**SOURCE DOCUMENT**
At the time of the delegate’s decision, the applicant had not provided a Vetassess skills assessment as he was required to do by the Minister. The applicant did not provide any additional evidence to the Tribunal, even though he was put on notice of the reason why he should in the hearing invitation. The applicants did not attend the Tribunal hearing and did not give a reason for the non-attendance.
The applicant must possess and demonstrate that he has the skills, qualifications and employment background necessary to perform the tasks of the nominated occupation to satisfy cl.457.223(4)(da) and cl.457.223(e).
On the evidence, and for the reasons given, including that the applicant did not provide a skills assessment with his visa application and did not provide any additional evidence in support of a claim that he meets the requirements in cl.457.223(4)(da) and cl.457.223(4)(e), the applicant does not satisfy the requirements of cl.457.223(4)(da) and cl.457.223(4)(e).
For the reasons above, the Tribunal finds that the requirements for the standard business sponsor stream have not been met. No claims have been made in respect of the other streams in cl.457.223 and there is no evidence that the visa applicant would be able to satisfy the specific criteria for those streams.
Secondary applicant
As the Tribunal has affirmed the decision to refuse the primary applicant’s visa, the visa of the secondary applicant must also be affirmed because she does not meet the secondary criteria in cl.457.321.
DECISION
The Tribunal affirms the decision not to grant the applicants Temporary Business Entry (Class UC) visas.

**PROVIDED RECORDS**
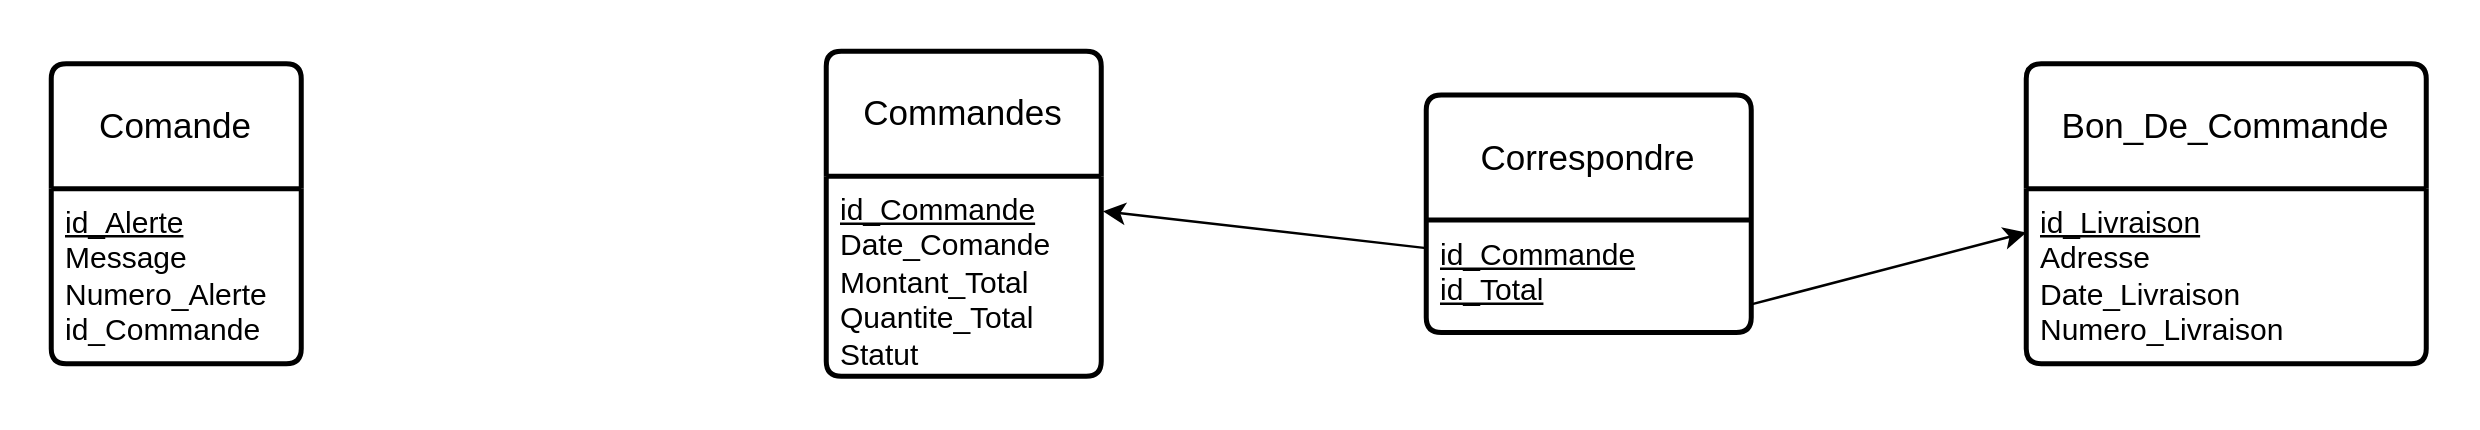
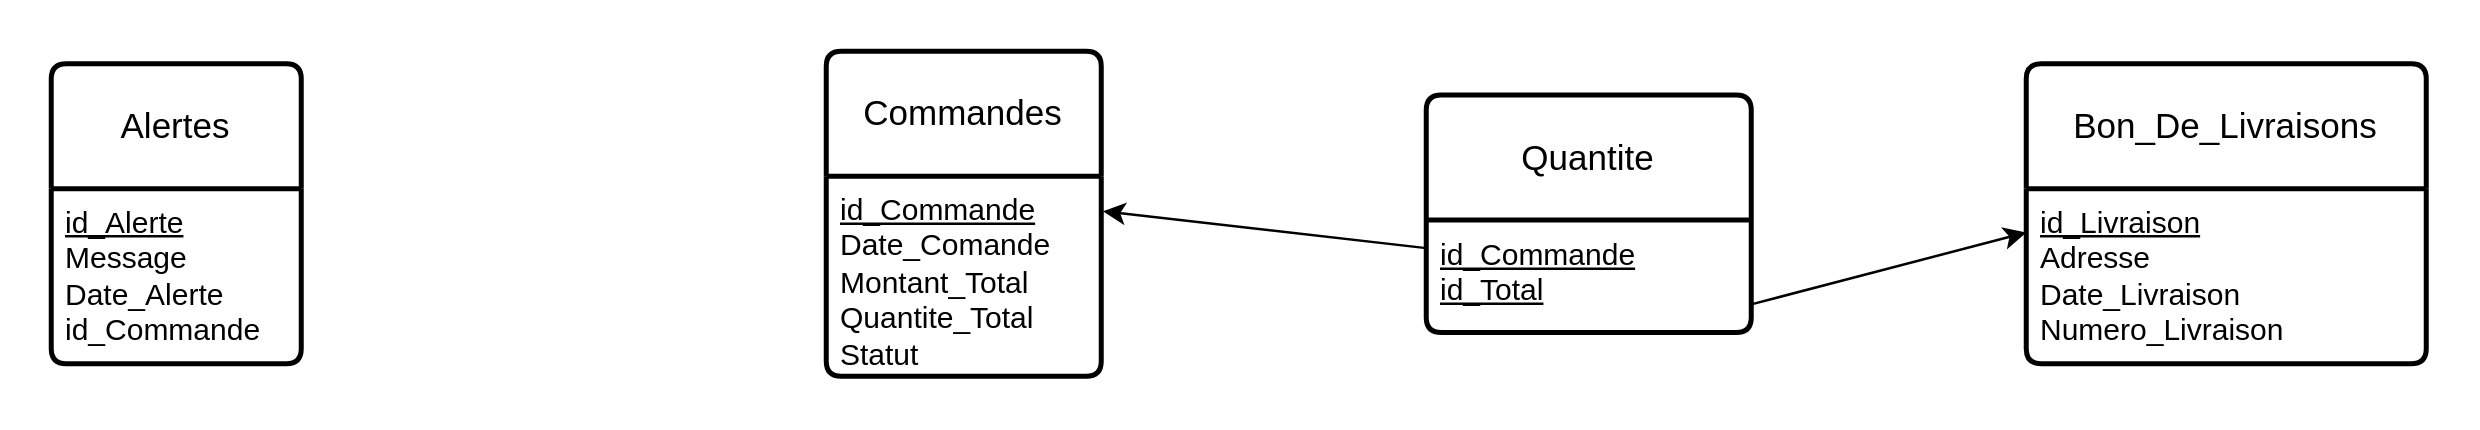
  <mxCell id="0" />
  <mxCell id="1" parent="0" />
  <mxCell id="2" value="Commandes" style="swimlane;childLayout=stackLayout;horizontal=1;startSize=50;horizontalStack=0;rounded=1;fontSize=14;fontStyle=0;strokeWidth=2;resizeParent=0;resizeLast=1;shadow=0;dashed=0;align=center;arcSize=4;whiteSpace=wrap;html=1;" vertex="1" parent="1"><mxGeometry x="330" y="20" width="110" height="130" as="geometry" /></mxCell>
  <mxCell id="3" value="&lt;u&gt;id_Commande&lt;/u&gt;&lt;br&gt;Date_Comande&lt;br&gt;Montant_Total&lt;br&gt;Quantite_Total&lt;br&gt;Statut" style="align=left;strokeColor=none;fillColor=none;spacingLeft=4;fontSize=12;verticalAlign=top;resizable=0;rotatable=0;part=1;html=1;" vertex="1" parent="2"><mxGeometry y="50" width="110" height="80" as="geometry" /></mxCell>
- <mxCell id="4" value="Comande" style="swimlane;childLayout=stackLayout;horizontal=1;startSize=50;horizontalStack=0;rounded=1;fontSize=14;fontStyle=0;strokeWidth=2;resizeParent=0;resizeLast=1;shadow=0;dashed=0;align=center;arcSize=4;whiteSpace=wrap;html=1;" vertex="1" parent="1"><mxGeometry x="20" y="25" width="100" height="120" as="geometry" /></mxCell>
- <mxCell id="5" value="&lt;u&gt;id_Alerte&lt;br&gt;&lt;/u&gt;Message&lt;br&gt;Numero_Alerte&lt;br&gt;id_Commande" style="align=left;strokeColor=none;fillColor=none;spacingLeft=4;fontSize=12;verticalAlign=top;resizable=0;rotatable=0;part=1;html=1;" vertex="1" parent="4"><mxGeometry y="50" width="100" height="70" as="geometry" /></mxCell>
- <mxCell id="6" value="Correspondre" style="swimlane;childLayout=stackLayout;horizontal=1;startSize=50;horizontalStack=0;rounded=1;fontSize=14;fontStyle=0;strokeWidth=2;resizeParent=0;resizeLast=1;shadow=0;dashed=0;align=center;arcSize=4;whiteSpace=wrap;html=1;" vertex="1" parent="1"><mxGeometry x="570" y="37.5" width="130" height="95" as="geometry" /></mxCell>
+ <mxCell id="4" value="Alertes" style="swimlane;childLayout=stackLayout;horizontal=1;startSize=50;horizontalStack=0;rounded=1;fontSize=14;fontStyle=0;strokeWidth=2;resizeParent=0;resizeLast=1;shadow=0;dashed=0;align=center;arcSize=4;whiteSpace=wrap;html=1;" vertex="1" parent="1"><mxGeometry x="20" y="25" width="100" height="120" as="geometry" /></mxCell>
+ <mxCell id="5" value="&lt;u&gt;id_Alerte&lt;br&gt;&lt;/u&gt;Message&lt;br&gt;Date_Alerte&lt;br&gt;id_Commande" style="align=left;strokeColor=none;fillColor=none;spacingLeft=4;fontSize=12;verticalAlign=top;resizable=0;rotatable=0;part=1;html=1;" vertex="1" parent="4"><mxGeometry y="50" width="100" height="70" as="geometry" /></mxCell>
+ <mxCell id="6" value="Quantite" style="swimlane;childLayout=stackLayout;horizontal=1;startSize=50;horizontalStack=0;rounded=1;fontSize=14;fontStyle=0;strokeWidth=2;resizeParent=0;resizeLast=1;shadow=0;dashed=0;align=center;arcSize=4;whiteSpace=wrap;html=1;" vertex="1" parent="1"><mxGeometry x="570" y="37.5" width="130" height="95" as="geometry" /></mxCell>
  <mxCell id="7" value="&lt;u&gt;id_Commande&lt;br&gt;id_Total&lt;/u&gt;" style="align=left;strokeColor=none;fillColor=none;spacingLeft=4;fontSize=12;verticalAlign=top;resizable=0;rotatable=0;part=1;html=1;" vertex="1" parent="6"><mxGeometry y="50" width="130" height="45" as="geometry" /></mxCell>
  <mxCell id="8" value="" style="endArrow=classic;html=1;rounded=0;exitX=0;exitY=0.25;exitDx=0;exitDy=0;entryX=1.006;entryY=0.175;entryDx=0;entryDy=0;entryPerimeter=0;" edge="1" parent="1" source="7" target="3"><mxGeometry width="50" height="50" relative="1" as="geometry"><mxPoint x="450" y="250" as="sourcePoint" /><mxPoint x="440" y="80" as="targetPoint" /></mxGeometry></mxCell>
- <mxCell id="9" value="Bon_De_Commande" style="swimlane;childLayout=stackLayout;horizontal=1;startSize=50;horizontalStack=0;rounded=1;fontSize=14;fontStyle=0;strokeWidth=2;resizeParent=0;resizeLast=1;shadow=0;dashed=0;align=center;arcSize=4;whiteSpace=wrap;html=1;" vertex="1" parent="1"><mxGeometry x="810" y="25" width="160" height="120" as="geometry" /></mxCell>
+ <mxCell id="9" value="Bon_De_Livraisons" style="swimlane;childLayout=stackLayout;horizontal=1;startSize=50;horizontalStack=0;rounded=1;fontSize=14;fontStyle=0;strokeWidth=2;resizeParent=0;resizeLast=1;shadow=0;dashed=0;align=center;arcSize=4;whiteSpace=wrap;html=1;" vertex="1" parent="1"><mxGeometry x="810" y="25" width="160" height="120" as="geometry" /></mxCell>
  <mxCell id="10" value="&lt;u&gt;id_Livraison&lt;br&gt;&lt;/u&gt;Adresse&lt;br&gt;Date_Livraison&lt;br&gt;Numero_Livraison" style="align=left;strokeColor=none;fillColor=none;spacingLeft=4;fontSize=12;verticalAlign=top;resizable=0;rotatable=0;part=1;html=1;" vertex="1" parent="9"><mxGeometry y="50" width="160" height="70" as="geometry" /></mxCell>
  <mxCell id="11" value="" style="endArrow=classic;html=1;rounded=0;exitX=1;exitY=0.75;exitDx=0;exitDy=0;entryX=0;entryY=0.25;entryDx=0;entryDy=0;" edge="1" parent="1" source="7" target="10"><mxGeometry width="50" height="50" relative="1" as="geometry"><mxPoint x="450" y="250" as="sourcePoint" /><mxPoint x="500" y="200" as="targetPoint" /></mxGeometry></mxCell>
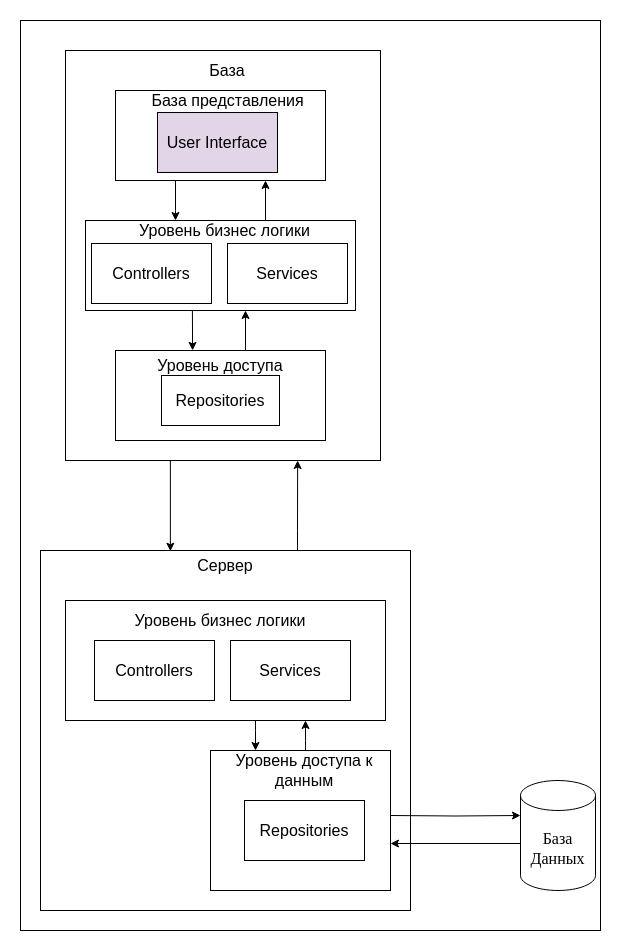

**WORK TO BE COMPLETED**
Write out the passage of the tribunal decision between "At the time" and "cl.457.223(4)(da) and cl.457.223(e).", inclusive. The material plays no part in this.

**ANSWER TO THIS EXERCISE**
At the time of the delegate’s decision, the applicant had not provided a Vetassess skills assessment as he was required to do by the Minister. The applicant did not provide any additional evidence to the Tribunal, even though he was put on notice of the reason why he should in the hearing invitation. The applicants did not attend the Tribunal hearing and did not give a reason for the non-attendance.
The applicant must possess and demonstrate that he has the skills, qualifications and employment background necessary to perform the tasks of the nominated occupation to satisfy cl.457.223(4)(da) and cl.457.223(e).